Uy, 49, was president of the Media Reporters Association and provincial coordinator of Bayan Muna (People First), a leftist political party. Uy was shot five times by an assailant who fled with an accomplice on a motorcycle, according to Deutsche Presse Agentur. He died soon after at a nearby hospital. In an interview with the ABS-CBN news Web site, Bayan Muna Deputy Secretary General Roberto de Castro said that Uy received threats before he was killed. De Castro said Uy was known as a critic of the army.

NOVEMBER 20, 2005
Posted: December 2, 2005

Robert Ramos, Katapat

Ramos, 39, a reporter for the weekly tabloid, was shot twice in the head outside a market in Cabuyao, Laguna province, 30 miles (48 kilometers) south of the capital, Manila. Ramos was waiting for a ride home from work when two motorcycle-riding assailants shot him, according to police reports cited in the local media. He was pronounced dead at the scene.

On December 1, police identified two brothers as suspects in the murder. Police said the suspects believed the reporter had tipped off authorities that they sold pirated DVDs and CDs from a shop in Cabuyao. Authorities had raided the shop and confiscated merchandise on November 17. It was not immediately clear whether Ramos worked on a story connected to pirated merchandise.

DECEMBER 1, 2005
Posted: December 7, 2005

George Benaojan, DYBB and Bantay Balita

An unidentified gunman killed radio and newspaper journalist Benaojan in the central city of Cebu before fleeing in a taxi. Benaojan, 27, died at a local hospital shortly afterward, according to international news reports.

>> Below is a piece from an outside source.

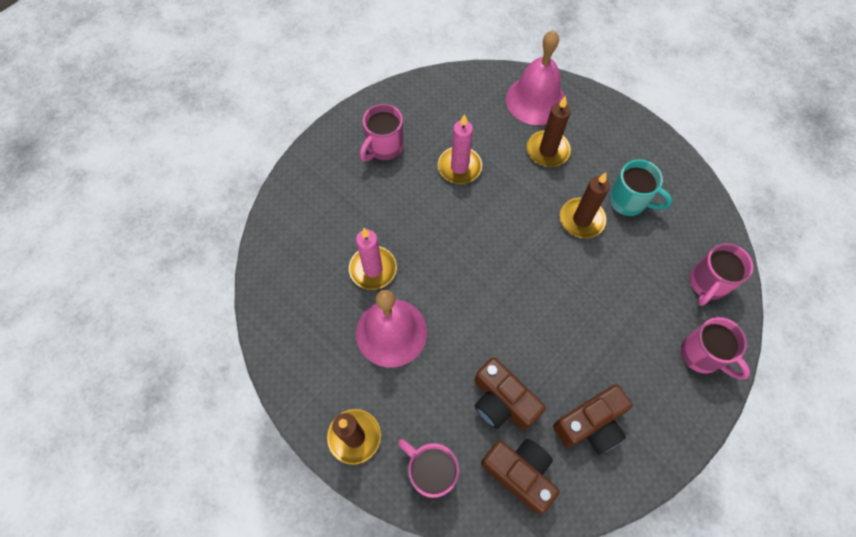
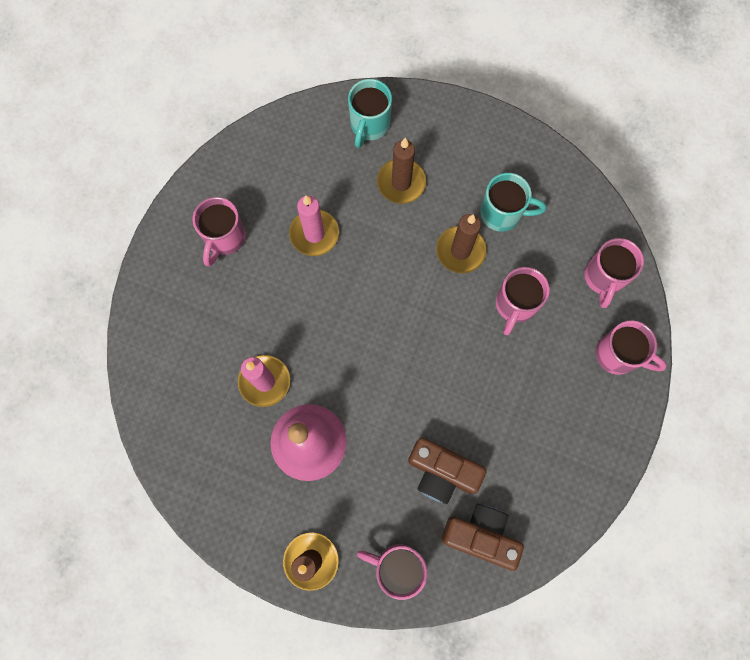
camera: 20 degrees left, 10 degrees up
(535, 100) = (369, 125): pink bell -> turquoise mug
(590, 424) = (532, 463): brown camera -> none
(617, 280) = (515, 305): none -> pink mug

Benaojan was talking to a man in a market when the gunman approached and shot the journalist in the mouth, neck, and chest, according to news reports. A bystander was injured by a stray bullet. Witnesses reported seeing the gunman in the area several hours before the attack, according to news reports.

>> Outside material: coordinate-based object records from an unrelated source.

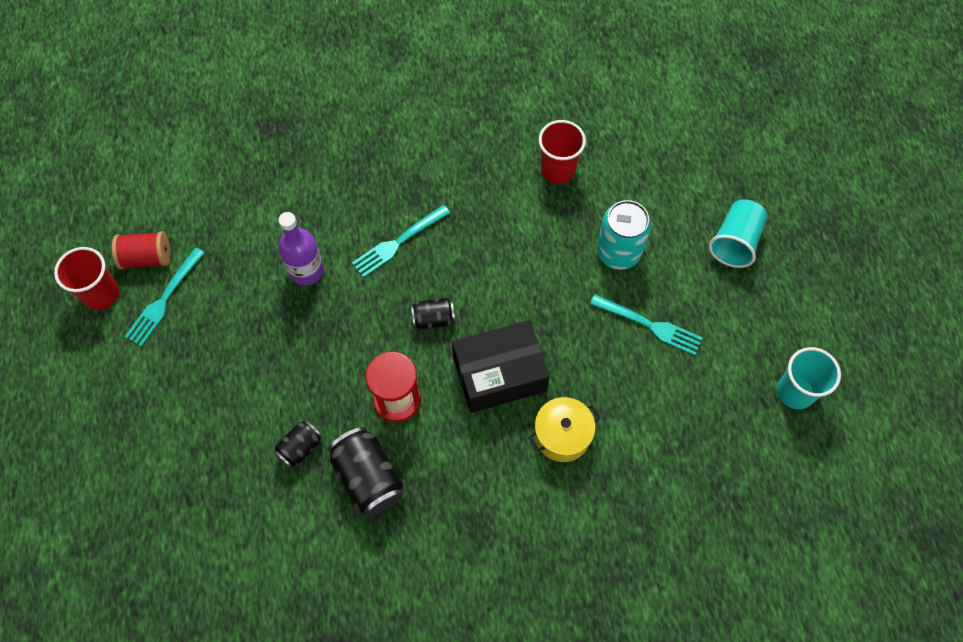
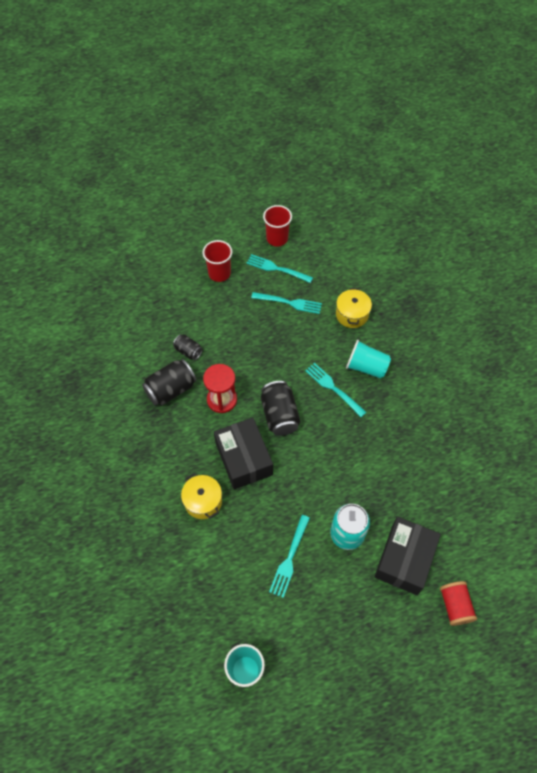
camera: 85 degrees right, 5 degrees down
(147, 258) = (303, 255): red spool -> red spool (455, 606)
(235, 287) = (289, 303): none -> turquoise fork
(275, 202) = (352, 314): none -> yellow pot
(306, 270) = (306, 338): purple bottle -> none
(433, 319) = (279, 415): black can -> black can, size x1.74
(558, 170) = (410, 487): red cup -> red cup (219, 273)
(654, 191) = (404, 559): none -> black box
(735, 242) = (369, 625): turquoise cup -> turquoise cup (366, 367)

Local police told reporters that Benaojan had been receiving death threats; they are reviewing his commentaries and columns to investigate possible motives for his murder. Benaojan had reported on alleged corruption in the local customs bureau for Cebu Radio DYBB and the newspaper Bantay Balita, a publication distributed among customs personnel. Benaojan was known for reporting aggressively on official corruption.

Benaojan survived an attack in August 2004 when three men ambushed him and two colleagues. Benaojan told reporters that he returned fire. He said that anger over his radio commentaries or a personal grudge may have been motives for the attack.

The journalist also ran several businesses, according to news reports.